Dieudonné selbst vermochte nach seinem politischen Wandel innerhalb kurzer Zeit mit unzähligen VertreterInnen des französischen Neorassismus in Kontakt zu treten. So liest sich dessen Bekanntenliste wie ein Who is Who des französischen Rechtsextremismus. Eine enge Freundschaft besteht mit Alain Soral, der wohl auch der wichtigste politische Kopf hinter Dieudonné ist. Dieser verlies 2009 das Zentralkomitee des Front National, weil ihm die Partei zu «angepasst» erschien, und kandidierte daraufhin auf der Liste von Dieudonné. 2008 liess Dieudonné den bekannten Holocaustleugner Robert Faurisson auf der Bühne auftreten. Jean-Marie Le Pen, Gründer des Front National, ist Taufpate seines dritten Kindes. Die Zeremonie wurde vom selben Kleriker durchgeführt, der auch schon die Totenmesse für den Nazi-Kollaborateur und Kriegsverbrecher Paul Touvier hielt. Auch mit weiteren Rechtsextremen Splittergrüppchen steht Dieudonné auf Tuchfühlung. So veröffentlichte er am 30. Juli dieses Jahres ein Interview mit Serge Ayoub auf YouTube. Ayoub gilt als Anführer der neofaschistischen Gruppierungen «Jeunesses nationalistes révolutionnaires» und «Troisième Voie», die beide mit dem Mord am jungen Antifaschisten Clément Méric am 5. Juni in Paris in Verbindung gebracht und mittlerweile gerichtlich verboten wurden. Ayoub und Dieudonné gehen in dem 30-minütigen Interview einig darin, dass eigentlich ein jedes Volk seinen Platz auf der Erde habe. Die völkische Tradition verbindet, so dass die Liaison der beiden Provokateure schliesslich mit einem fröhlichen Handschlag gefestigt werden kann.

Schweizerische Problembewältigung

Vom 3. bis zum 5. Februar und vom 3. bis zum 4. März lädt Dieudonné nun zu insgesamt zehn Shows in Nyon. Die Stadtverwaltung kam nach längerem Hin und Her zum Entschluss das zu tun, was die Schweiz in solchen Fällen stets zu tun pflegt: das ganze zu einer rechtlichen Frage zu degradieren. Solange die Show nicht explizit gegen die hiesigen Gesetze verstösst, darf sie stattfinden. Dieudonné eifrig darum bemüht, wenigstens einige Aufführungen seiner aktuellen Tour durchführen zu können, akzeptiert diese Entscheidung. Er lässt aus Wohlwollen darüber geschichtsrevisionistische Showelemente aus und verspricht dafür, den Akzent auf die Verballhornung des afrikanischen Kontinentes zu legen. Dass das Problem Dieudonné nicht nur an den geäusserten Worten, sondern an dessen Person und Handeln selbst festzumachen ist, negiert eine solche Scheinlösung. Dieudonné ist auch dann noch ein Rassist, wenn er für einige Auftritte seine Tiraden unterlässt.
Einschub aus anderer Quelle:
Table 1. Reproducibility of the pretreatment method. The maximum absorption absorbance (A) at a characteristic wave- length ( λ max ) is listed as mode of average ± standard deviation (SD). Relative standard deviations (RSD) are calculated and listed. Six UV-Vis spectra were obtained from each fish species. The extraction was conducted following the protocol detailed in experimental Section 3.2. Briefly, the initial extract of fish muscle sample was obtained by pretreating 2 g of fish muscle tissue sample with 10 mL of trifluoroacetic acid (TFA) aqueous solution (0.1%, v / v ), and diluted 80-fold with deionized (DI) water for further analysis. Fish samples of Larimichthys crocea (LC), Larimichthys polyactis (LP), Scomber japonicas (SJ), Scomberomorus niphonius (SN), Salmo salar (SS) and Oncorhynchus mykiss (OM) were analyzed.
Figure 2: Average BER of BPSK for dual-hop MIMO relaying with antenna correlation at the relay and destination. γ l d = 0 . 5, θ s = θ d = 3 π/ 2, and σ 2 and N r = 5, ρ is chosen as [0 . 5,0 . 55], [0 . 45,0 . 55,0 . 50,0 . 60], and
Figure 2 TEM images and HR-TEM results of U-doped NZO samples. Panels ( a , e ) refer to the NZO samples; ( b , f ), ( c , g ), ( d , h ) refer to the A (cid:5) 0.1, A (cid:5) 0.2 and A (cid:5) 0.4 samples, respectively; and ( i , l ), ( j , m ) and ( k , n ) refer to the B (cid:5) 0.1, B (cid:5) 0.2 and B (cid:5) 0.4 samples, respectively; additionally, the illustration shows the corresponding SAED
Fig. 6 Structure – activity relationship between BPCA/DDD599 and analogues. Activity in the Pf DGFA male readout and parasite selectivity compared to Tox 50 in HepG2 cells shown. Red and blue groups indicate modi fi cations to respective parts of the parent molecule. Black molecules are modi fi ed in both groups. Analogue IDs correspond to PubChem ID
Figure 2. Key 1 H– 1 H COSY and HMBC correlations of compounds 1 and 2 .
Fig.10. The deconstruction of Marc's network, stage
Natürlich kann es hierbei nicht darum gehen, den Staat zum Handeln aufzufordern. Die gesellschaftliche Diskussion über Rassismus muss von unten kommen. Es kann dabei aber auch nicht, wie der Rapper Stress kürzlich auf Facebook als Werbung für Dieudonnés Veranstaltung schrieb, um die Verteidigung der freien Meinungsäusserung gehen. So platt die Parole «Rassismus ist keine Meinung, sondern ein Verbrechen» nach unzähliger Verwendung schon erscheinen mag, so wahr ist sie dennoch. Dieudonné hat in Nyon nichts zu suchen und zwar nicht weil er gegen allfällige Gesetze verstösst, sondern weil Rassisten jeglicher politischer Farbe das Leben schwer gemacht werden sollte.